India is facing its worst power crisis in years and has been hit hard by rising oil prices, with local fuel prices surging to record high and its trade deficit ballooning to the highest in at least 14 years.
India imports 85% of its oil needs and buys most of this from the Middle East producers.
The UAE is investing boosting its oil and gas production, al-Jaber said, adding that Adnoc would remain a trusted oil supplier to India.
Puri said high energy prices are impacting global economic recovery, stoking inflation and logistics costs. “If prices are not brought under control, global economic recovery could be fragile”.

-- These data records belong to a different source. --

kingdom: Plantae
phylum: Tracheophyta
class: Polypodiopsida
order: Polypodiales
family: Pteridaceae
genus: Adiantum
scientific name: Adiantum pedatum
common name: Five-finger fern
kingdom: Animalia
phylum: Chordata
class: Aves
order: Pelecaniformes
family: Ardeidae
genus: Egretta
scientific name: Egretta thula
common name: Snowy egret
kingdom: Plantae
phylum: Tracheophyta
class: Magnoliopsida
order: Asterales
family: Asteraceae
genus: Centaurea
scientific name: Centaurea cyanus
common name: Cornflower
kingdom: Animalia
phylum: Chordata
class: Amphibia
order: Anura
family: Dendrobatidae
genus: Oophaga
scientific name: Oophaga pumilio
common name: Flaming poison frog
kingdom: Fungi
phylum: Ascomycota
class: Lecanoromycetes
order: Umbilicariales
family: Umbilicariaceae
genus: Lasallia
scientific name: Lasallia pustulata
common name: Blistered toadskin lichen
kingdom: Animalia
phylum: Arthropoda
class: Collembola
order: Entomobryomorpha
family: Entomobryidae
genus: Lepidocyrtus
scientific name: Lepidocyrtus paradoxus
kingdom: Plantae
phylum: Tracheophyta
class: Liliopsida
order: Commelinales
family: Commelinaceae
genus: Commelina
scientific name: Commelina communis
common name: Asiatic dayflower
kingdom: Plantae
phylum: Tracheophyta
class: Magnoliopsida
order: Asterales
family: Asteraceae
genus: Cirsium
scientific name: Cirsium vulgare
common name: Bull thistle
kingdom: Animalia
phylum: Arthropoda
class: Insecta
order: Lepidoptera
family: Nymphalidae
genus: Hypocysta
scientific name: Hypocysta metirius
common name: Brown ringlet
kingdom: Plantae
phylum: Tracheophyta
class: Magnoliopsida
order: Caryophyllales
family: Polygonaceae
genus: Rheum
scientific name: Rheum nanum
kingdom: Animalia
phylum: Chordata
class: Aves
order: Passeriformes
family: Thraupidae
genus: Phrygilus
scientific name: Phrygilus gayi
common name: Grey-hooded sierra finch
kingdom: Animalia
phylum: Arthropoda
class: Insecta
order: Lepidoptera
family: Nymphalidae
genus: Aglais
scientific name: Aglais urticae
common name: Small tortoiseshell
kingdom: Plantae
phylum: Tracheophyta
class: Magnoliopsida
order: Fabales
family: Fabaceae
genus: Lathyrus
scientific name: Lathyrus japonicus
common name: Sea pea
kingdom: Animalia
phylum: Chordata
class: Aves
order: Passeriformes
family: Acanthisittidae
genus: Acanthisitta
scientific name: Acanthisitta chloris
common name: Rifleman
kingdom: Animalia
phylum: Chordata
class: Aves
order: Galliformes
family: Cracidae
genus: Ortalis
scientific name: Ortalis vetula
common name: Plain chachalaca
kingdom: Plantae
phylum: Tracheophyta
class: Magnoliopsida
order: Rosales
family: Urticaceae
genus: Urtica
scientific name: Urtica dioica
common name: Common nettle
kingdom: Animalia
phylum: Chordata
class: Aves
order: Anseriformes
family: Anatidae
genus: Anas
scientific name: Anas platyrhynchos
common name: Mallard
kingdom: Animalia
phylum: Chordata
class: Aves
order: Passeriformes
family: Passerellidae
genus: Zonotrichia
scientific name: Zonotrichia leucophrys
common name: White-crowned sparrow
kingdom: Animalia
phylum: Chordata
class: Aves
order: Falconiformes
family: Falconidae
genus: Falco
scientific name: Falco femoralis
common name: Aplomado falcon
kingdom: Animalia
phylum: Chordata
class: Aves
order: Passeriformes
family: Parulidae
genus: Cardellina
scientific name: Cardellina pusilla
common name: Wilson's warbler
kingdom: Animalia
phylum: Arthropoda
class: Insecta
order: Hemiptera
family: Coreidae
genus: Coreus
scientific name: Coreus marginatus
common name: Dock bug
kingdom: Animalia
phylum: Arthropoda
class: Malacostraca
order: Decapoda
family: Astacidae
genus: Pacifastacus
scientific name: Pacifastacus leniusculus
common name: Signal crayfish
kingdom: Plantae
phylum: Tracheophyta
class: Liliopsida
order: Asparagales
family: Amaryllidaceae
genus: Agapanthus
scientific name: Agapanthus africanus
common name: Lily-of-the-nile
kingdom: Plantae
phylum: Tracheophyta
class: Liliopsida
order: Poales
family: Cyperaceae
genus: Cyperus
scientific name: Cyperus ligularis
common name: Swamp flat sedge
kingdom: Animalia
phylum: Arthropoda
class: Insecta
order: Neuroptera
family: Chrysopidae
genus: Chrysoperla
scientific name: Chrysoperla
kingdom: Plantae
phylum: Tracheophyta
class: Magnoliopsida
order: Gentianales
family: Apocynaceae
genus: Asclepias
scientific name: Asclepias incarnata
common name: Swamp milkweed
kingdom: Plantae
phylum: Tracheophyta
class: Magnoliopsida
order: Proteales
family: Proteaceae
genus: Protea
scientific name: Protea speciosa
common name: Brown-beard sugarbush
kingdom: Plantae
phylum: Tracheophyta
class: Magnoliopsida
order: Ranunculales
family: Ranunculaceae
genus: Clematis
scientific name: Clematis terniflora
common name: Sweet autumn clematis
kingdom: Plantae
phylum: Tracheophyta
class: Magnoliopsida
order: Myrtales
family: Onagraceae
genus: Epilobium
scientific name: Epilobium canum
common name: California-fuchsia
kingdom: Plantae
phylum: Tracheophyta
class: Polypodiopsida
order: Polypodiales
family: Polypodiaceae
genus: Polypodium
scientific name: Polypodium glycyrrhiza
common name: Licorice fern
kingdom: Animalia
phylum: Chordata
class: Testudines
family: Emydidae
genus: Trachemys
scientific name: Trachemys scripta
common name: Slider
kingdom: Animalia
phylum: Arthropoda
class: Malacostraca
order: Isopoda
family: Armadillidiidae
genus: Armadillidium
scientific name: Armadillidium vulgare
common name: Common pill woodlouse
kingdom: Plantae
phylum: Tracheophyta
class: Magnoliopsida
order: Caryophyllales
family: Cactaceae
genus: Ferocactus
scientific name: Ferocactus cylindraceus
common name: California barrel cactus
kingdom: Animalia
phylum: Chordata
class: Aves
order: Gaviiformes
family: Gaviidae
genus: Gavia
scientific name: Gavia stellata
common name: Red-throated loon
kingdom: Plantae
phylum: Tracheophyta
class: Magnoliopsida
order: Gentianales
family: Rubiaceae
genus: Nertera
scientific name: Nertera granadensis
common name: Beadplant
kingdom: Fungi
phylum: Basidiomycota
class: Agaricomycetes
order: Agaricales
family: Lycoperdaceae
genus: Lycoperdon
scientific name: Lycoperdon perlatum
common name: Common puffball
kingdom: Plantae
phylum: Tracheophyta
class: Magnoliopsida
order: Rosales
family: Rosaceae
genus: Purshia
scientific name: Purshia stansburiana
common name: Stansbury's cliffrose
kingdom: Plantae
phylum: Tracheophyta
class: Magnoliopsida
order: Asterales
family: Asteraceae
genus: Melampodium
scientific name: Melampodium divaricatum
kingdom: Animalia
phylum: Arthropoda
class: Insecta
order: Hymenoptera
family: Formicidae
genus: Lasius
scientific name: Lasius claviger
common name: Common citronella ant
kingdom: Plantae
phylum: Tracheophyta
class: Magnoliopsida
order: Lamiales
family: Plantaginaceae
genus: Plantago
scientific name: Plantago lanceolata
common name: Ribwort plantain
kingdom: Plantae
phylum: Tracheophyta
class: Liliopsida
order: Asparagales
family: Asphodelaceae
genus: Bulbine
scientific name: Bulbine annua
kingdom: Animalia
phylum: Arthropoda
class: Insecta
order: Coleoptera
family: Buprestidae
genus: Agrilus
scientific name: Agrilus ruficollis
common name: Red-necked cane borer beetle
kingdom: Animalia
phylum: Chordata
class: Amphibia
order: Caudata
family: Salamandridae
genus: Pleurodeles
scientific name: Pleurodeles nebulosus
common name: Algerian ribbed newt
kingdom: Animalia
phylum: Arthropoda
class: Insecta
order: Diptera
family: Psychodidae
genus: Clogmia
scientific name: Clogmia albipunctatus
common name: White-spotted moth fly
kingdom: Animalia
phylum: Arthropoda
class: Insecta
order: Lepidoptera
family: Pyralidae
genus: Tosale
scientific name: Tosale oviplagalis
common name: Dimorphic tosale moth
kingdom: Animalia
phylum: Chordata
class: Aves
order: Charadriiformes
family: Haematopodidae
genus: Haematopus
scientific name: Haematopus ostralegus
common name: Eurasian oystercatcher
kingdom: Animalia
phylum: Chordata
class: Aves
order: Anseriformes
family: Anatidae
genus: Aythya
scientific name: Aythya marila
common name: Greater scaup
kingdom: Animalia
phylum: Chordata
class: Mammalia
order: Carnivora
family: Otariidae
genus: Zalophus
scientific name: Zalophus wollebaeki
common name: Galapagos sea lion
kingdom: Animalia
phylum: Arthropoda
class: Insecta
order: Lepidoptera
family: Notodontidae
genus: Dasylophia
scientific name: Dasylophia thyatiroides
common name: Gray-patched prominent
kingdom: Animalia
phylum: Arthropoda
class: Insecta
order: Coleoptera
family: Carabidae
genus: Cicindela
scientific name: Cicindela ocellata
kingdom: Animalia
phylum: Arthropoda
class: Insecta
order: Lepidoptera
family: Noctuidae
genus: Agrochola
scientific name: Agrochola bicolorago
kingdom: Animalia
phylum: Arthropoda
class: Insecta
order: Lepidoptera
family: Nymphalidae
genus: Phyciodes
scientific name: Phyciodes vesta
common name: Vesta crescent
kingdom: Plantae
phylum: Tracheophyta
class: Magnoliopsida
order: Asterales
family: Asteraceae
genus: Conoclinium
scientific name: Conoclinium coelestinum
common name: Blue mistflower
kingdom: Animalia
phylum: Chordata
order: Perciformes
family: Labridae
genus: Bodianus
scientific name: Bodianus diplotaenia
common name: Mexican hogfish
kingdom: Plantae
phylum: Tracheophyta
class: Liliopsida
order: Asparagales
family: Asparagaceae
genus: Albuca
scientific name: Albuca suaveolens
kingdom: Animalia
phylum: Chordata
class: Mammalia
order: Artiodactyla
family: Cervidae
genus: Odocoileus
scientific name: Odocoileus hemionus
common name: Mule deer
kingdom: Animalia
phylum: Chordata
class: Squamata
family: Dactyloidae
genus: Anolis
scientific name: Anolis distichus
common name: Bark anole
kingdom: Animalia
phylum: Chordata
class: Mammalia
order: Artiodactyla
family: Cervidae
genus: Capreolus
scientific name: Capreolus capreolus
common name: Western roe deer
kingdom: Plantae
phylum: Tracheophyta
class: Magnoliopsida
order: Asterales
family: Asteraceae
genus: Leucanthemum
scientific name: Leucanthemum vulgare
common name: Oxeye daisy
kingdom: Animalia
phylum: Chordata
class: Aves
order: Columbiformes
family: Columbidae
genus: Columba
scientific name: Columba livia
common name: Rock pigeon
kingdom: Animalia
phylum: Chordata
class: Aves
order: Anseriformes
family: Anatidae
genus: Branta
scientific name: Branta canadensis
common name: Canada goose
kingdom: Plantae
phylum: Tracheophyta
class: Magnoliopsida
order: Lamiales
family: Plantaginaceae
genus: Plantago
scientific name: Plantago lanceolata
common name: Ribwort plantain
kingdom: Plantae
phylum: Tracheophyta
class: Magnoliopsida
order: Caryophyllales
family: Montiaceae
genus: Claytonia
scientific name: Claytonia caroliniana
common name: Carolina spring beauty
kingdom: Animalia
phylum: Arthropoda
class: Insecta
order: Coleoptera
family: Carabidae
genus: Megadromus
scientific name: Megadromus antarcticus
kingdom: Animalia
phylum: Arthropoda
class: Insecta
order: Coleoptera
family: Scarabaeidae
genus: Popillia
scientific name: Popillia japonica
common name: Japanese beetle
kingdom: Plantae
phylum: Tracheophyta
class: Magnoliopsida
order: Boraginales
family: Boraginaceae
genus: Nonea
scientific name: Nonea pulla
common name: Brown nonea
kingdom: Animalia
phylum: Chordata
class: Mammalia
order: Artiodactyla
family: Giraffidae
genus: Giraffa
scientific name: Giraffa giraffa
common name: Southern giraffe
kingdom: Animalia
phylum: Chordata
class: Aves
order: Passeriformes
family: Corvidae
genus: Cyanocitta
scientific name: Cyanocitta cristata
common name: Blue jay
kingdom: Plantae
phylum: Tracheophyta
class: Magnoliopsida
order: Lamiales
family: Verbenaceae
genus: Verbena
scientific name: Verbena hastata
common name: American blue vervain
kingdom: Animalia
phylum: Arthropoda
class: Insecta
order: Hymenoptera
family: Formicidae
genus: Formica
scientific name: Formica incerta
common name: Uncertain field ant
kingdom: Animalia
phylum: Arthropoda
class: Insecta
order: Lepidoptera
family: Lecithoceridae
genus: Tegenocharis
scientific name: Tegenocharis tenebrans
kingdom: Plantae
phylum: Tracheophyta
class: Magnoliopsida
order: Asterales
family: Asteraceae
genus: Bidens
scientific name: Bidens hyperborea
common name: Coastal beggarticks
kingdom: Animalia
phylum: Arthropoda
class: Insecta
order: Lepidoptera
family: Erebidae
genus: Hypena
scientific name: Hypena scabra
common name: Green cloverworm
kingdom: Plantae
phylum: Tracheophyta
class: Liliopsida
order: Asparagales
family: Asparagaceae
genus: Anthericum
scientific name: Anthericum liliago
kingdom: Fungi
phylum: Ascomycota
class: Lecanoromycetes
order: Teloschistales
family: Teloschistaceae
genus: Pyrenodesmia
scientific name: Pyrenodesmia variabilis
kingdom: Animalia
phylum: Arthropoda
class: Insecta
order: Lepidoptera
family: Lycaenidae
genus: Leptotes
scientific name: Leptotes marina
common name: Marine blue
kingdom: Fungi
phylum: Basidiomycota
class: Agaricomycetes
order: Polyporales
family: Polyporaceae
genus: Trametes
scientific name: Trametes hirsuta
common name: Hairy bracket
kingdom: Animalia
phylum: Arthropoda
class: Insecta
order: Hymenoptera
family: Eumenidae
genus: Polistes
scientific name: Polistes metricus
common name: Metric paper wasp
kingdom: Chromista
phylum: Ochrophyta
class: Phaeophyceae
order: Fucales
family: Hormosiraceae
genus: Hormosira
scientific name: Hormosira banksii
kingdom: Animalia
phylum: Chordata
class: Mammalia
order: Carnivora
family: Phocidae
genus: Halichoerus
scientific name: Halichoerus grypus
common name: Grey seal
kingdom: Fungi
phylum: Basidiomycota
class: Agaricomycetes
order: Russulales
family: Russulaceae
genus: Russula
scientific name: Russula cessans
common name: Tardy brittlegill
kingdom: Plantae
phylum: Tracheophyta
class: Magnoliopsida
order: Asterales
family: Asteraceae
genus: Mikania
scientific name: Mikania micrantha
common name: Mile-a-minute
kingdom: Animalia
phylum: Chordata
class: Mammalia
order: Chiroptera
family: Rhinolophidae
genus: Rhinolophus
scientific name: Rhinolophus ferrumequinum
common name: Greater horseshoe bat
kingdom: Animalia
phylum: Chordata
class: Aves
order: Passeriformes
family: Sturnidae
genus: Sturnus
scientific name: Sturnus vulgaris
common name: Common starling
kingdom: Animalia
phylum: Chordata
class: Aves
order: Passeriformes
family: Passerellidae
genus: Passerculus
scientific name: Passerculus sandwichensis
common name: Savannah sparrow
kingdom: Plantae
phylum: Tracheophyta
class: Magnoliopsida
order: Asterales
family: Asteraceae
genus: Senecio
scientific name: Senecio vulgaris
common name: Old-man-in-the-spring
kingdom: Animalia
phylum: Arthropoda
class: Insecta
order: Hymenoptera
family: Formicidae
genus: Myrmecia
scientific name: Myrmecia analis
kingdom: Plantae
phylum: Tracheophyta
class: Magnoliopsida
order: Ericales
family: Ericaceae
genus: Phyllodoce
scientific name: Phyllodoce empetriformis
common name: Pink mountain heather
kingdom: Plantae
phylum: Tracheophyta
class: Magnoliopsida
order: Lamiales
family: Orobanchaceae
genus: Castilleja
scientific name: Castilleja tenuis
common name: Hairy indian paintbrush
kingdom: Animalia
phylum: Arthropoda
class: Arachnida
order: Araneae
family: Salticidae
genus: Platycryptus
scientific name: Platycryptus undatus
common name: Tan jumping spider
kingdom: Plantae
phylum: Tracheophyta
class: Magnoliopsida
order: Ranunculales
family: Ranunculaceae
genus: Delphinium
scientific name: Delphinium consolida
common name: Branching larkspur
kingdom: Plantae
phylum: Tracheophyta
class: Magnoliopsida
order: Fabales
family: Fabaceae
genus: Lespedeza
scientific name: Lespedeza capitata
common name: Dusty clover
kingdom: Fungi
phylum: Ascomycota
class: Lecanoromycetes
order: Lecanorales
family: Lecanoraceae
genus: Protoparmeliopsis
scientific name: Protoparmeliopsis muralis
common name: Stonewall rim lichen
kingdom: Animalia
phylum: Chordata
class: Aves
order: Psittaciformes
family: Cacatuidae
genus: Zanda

Oil prices have to be predictable, dependable and stable, Puri said, adding that high prices may also impact the producers in the long run.
India’s oil secretary Tarun Kapoor said: “Opec can very easily raise production and gain confidence of consumers. If the sellers don’t come to help then the reliability goes away.” Both al-Jaber and Saudi Arabia’s Minister of Energy Prince Abdulaziz bin Salman said the world will continue to need fossil fuels despite the transition to cleaner energy sources.
Prince Abdulaziz said there was a lack of anticipation that the world economy would grow as fast as it is doing now.
“People all of a sudden woke up to the reality that they are running out of everything: they ran out of investments, they ran out of stocks and they ran out of … creativity in trying to be attending to real solutions that address real issues,” Prince Abdulaziz told the CERA Week India Energy Forum.